(Sinal dos tempos, é paradoxal que em tempos de pandemia, ou seja, de ameaças à escala global, pouca coisa tenha sido publicada sobre abordagens globais para preparar a economia mundial para futuros fenómenos desta natureza, que segundo alguns estarão aí à porta, dada a aceleração do tempo em que vivemos. Por isso, independentemente da sua valia ou alcance, o simples facto do G-20 ter mandatado o seu grupo de peritos, em que Larry Summers pontua, para discutir novos modelos de financiamento de como preparar o mundo para enfrentar novas ameaças é por si só um acontecimento e um facto digno de registo neste espaço de reflexão ...)
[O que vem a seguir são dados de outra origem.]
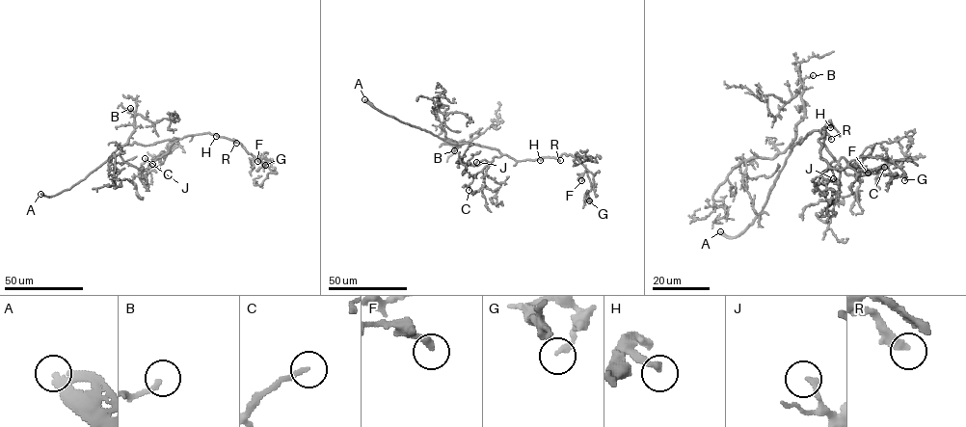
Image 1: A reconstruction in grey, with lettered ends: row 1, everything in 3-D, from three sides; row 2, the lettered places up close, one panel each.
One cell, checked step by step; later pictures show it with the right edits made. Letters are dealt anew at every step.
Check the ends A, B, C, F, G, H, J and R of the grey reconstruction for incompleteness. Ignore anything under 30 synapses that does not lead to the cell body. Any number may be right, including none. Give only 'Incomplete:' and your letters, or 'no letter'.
Incomplete: A, C, H, R

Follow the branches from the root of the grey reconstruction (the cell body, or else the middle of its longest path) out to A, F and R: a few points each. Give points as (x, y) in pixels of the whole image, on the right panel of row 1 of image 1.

É de facto sinal dos tempos que, face a uma ameaça que eclodiu globalmente e cuja transmissibilidade a nível mundial é indiscutível, o modelo dominante de resposta tenha sido o de cada um por si. E, como sabemos, mesmo ao nível da União Europeia a tentação dos voluntarismos nacionais foi a pedra de toque das respostas.
Neste contexto em que as abordagens nacionais se sobrepuseram à da cooperação global e, obviamente, que nessas condições é o mexilhão dos mais pequenos e com menos recursos que pior se dá, carregando com maior peso de mortes e de incidência económica dos efeitos dos confinamentos. Se é verdade que a má abordagem de alguns dos poderosos também lhes fez pagar em termos de morbilidade e de destruição económica o preço dessa incompetência, isso não ofusca a claríssima falta de visão cooperativa global para mitigar os efeitos pandémicos.
Foi por isso com alguma curiosidade que, reforçada pela presença do nome de Larry Summers e Ana Botín (Santander) no grupo de peritos (sem esquecer que a presença de Jean Claude Trichet em tal grupo faz esmorecer qualquer um) , tive conhecimento deste Global Deal (link aqui) que tem a sua origem no G-20 que mandatou o seu grupo de peritos para avaliar que rumos de financiamento podem ser assumidos para a preparação necessária para o que estará aí à porta, novas pandemias.
O argumento central do relatório consiste no reconhecimento de que “o mundo não está desprovido da capacidade de limitar os riscos pandémicos e responder de modo mais efetivo ao COVID-19. Temos as ideias, os recursos científicos e tecnológicos, as capacidades empresariais e da sociedade civil e os recursos financeiros necessários.”
Esta conversa conhecêmo-la há muito tempo, por exemplo desde o tempo em que muita gente concluiu que não existem razões objetivas para uma parte do mundo morrer de fome quando os recursos existem para evitar essa tragédia. O problema está em como fazer ou conseguir induzir a cooperação necessária para que o potencial existente de recursos seja eficazmente mobilizado. Os autores do relatório expressam que é preciso pensar mundial e não nacionalmente, promovendo a intensificação do multilateralismo e reduzindo o peso do bilateralismo. Ou seja tempo de produção e distribuição de bens públicos mundiais. Também já ouvimos repetidas vezes esta conversa e o que mais inquietante é que nem perante a consumação da ameaça (o lobo chegou mesmo) se vislumbram nem mudança de atitude, nem ações efetivas. Poderão os mais magnânimos dizer-me que apesar de tudo a pandemia reduziu a fúria dos nacionalismos mais extremos. Isso é verdade porque a pandemia desnudou-lhes a incompetência, mas o fenómeno não desapareceu e mesmo a União Europeia não pode ignorar mais o problema, ele está no seu interior como hoje a sempre arguta Tersa de Sousa nos mostra à evidência no Jornal Público.
Em matéria de propostas, o relatório do Global Deal apresenta algumas novidades, com algumas metas quantitativas (mínimo de 15 mil milhões de dólares ano para reatividade e preparação e um mínimo de 10 mil milhões de dólares ano para um Global Health Threats Fund) e a que me parece mais interessante inscrever no mandato central do Banco Mundial o financiamento de investimentos que constituam bens públicos mundiais. Para além disso, há propostas para o reforço do financiamento da OMS, iniciativas para a monitorização sistémica e global de pandemias, alavancagem da ação empresarial e de entidades filantrópicas.
Curiosamente, ou se calhar não, pouca ou nenhuma coisa sobre a mais generalizada capacitação para a produção de vacinas e sua disseminação segundo modelos de pipeline que as façam circular de onde são menos precisas para onde o são mais.
Vale a pena seguir estas propostas, que estão inscritas temporalmente no documento, para ver se não estamos perante mais um daqueles exercícios de retórica que pretendem ocultar o problema real da incipiente governação mundial, ainda que agora reforçada pelo I’m back de Joe Biden e dos Americanos.